Skipping all images, output the listing word for word.

[Material for this exercise]
----
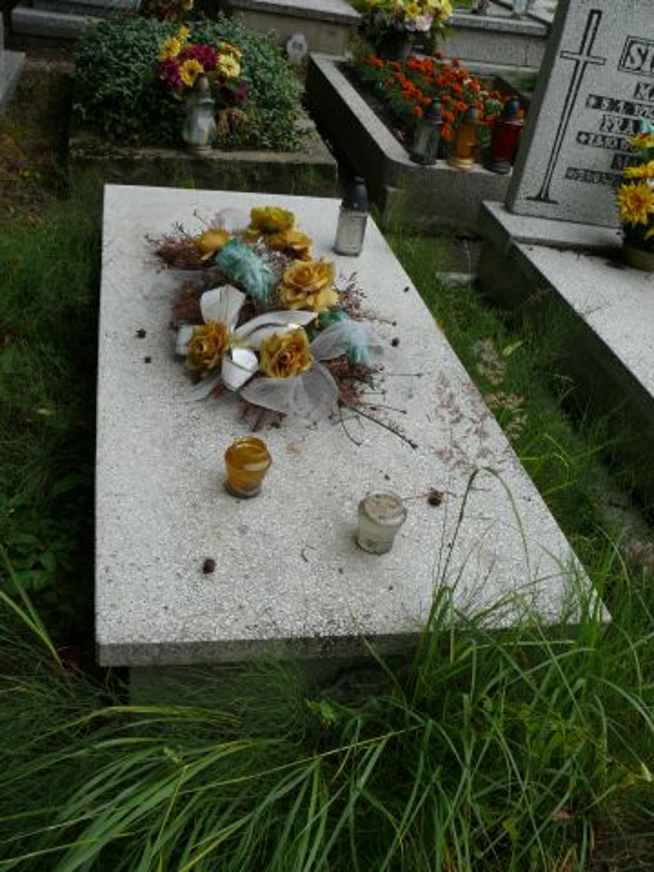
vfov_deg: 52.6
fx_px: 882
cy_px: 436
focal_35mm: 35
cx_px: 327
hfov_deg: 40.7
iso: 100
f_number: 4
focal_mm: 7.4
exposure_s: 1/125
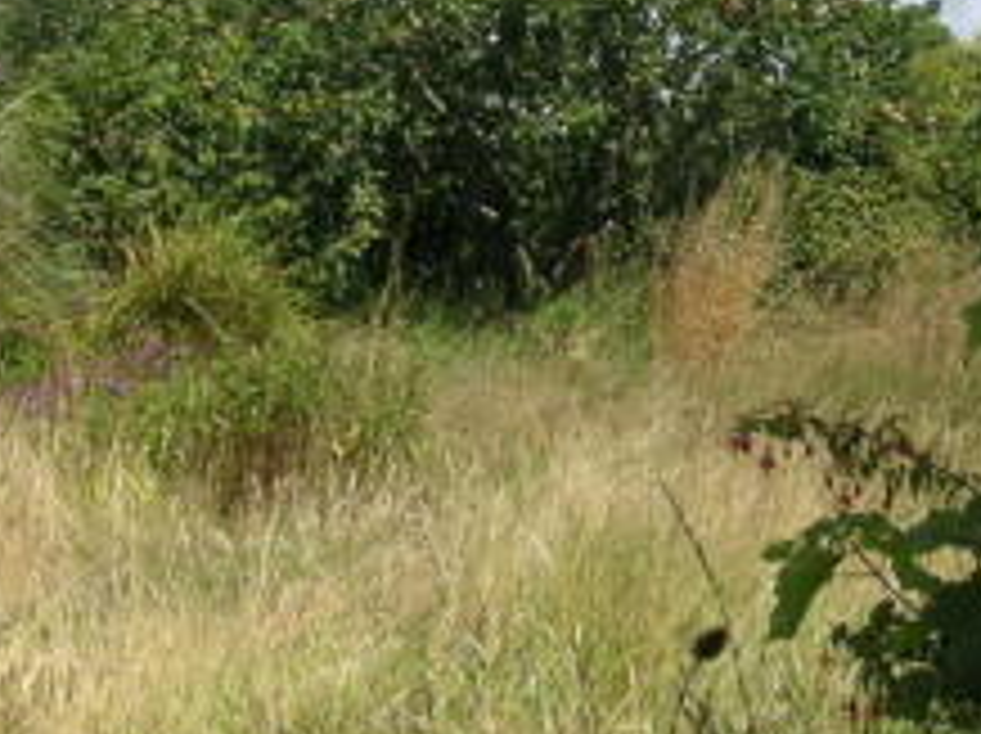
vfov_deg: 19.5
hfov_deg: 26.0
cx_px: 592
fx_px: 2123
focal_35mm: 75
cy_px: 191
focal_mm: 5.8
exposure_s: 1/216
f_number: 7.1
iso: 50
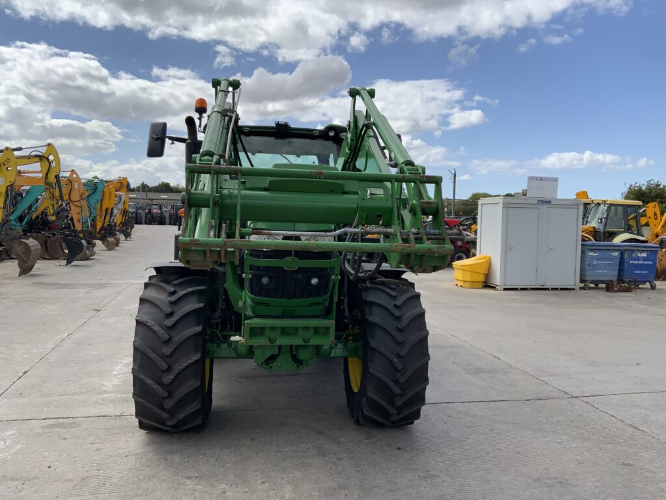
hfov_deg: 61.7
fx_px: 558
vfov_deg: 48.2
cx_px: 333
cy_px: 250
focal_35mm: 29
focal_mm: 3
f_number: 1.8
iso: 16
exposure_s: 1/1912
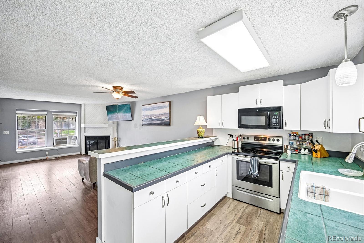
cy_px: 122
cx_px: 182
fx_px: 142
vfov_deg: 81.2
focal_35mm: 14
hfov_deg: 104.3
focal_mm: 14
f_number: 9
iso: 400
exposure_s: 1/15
----
[Your response]
vfov_deg: 52.6
fx_px: 882
cy_px: 436
focal_35mm: 35
cx_px: 327
hfov_deg: 40.7
iso: 100
f_number: 4
focal_mm: 7.4
exposure_s: 1/125
vfov_deg: 19.5
hfov_deg: 26.0
cx_px: 592
fx_px: 2123
focal_35mm: 75
cy_px: 191
focal_mm: 5.8
exposure_s: 1/216
f_number: 7.1
iso: 50
hfov_deg: 61.7
fx_px: 558
vfov_deg: 48.2
cx_px: 333
cy_px: 250
focal_35mm: 29
focal_mm: 3
f_number: 1.8
iso: 16
exposure_s: 1/1912
cy_px: 122
cx_px: 182
fx_px: 142
vfov_deg: 81.2
focal_35mm: 14
hfov_deg: 104.3
focal_mm: 14
f_number: 9
iso: 400
exposure_s: 1/15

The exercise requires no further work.